> Questions on the material:
**1.** Translate this sentence from the passage on freedom of information publishing into Spanish: "Details should now start appearing on agency websites."
**2.** Reproduce the passage on freedom of information publishing word for word, from "An interesting consequence" to "days to anyone.".

*** Text passage Section Begins ***

18 May 2011

The Australian Government’s commitment to open government will become more evident this week.  Provisions in the Freedom of Information Act which came into force on 1 May require agencies to publish a record of information released under the Act.  Details should now start appearing on agency websites.  This will avoid any exclusivity being given to a person making the request. An information request indicates that material is of public interest and should therefore be made accessible to all.

Agencies are required to publish on their websites:

  • a log of information released in response to individual FOI requests. This must be published within 10 days of releasing the material.
  • an Information Publication Scheme (IPS)  containing information in documents to which the agency routinely gives access in response to FOI requests. The purpose of proactive release is to lessen the number of information requests made to agencies.

Where information could be published on both the disclosures log and the IPS, agencies are expected to ensure the material is linked. Many agencies, including the Prime Minister’s Department, the Treasury and the Australian Public Service Commission, are using a common logo on their websites to highlight the disclosures log and the IPS.

An interesting consequence will be the effect on the media, as they will have a lead time of only 10 days to publish requested material before it is disclosed on the log. An agency could immediately disclose the request and undermine the scoop potential for an investigative journalist Information that one part of the media may have had to pay an agency to prepare for release, will be available at no charge after 10 days to anyone.

*** Text passage Section Ends ***
*** Given information Section Begins ***

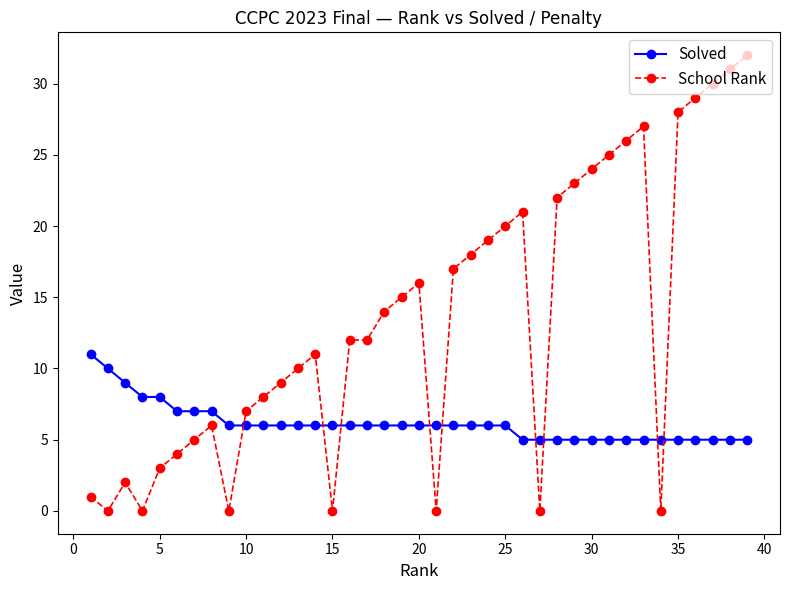

Count the number of categories in the chart.

39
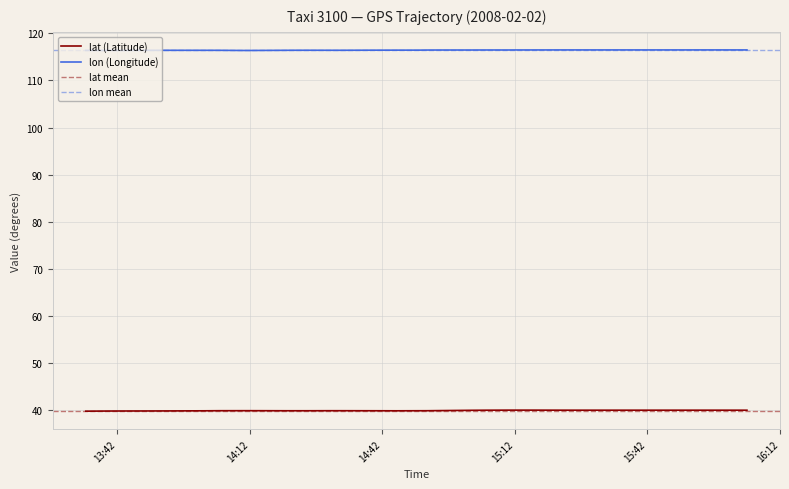

How many lines are shown in the chart?

2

*** Given information Section Ends ***

> Exercise responses:
**1.** Los detalles deberían empezar a aparecer ahora en los sitios web de los organismos.

**2.**
An interesting consequence will be the effect on the media, as they will have a lead time of only 10 days to publish requested material before it is disclosed on the log. An agency could immediately disclose the request and undermine the scoop potential for an investigative journalist Information that one part of the media may have had to pay an agency to prepare for release, will be available at no charge after 10 days to anyone.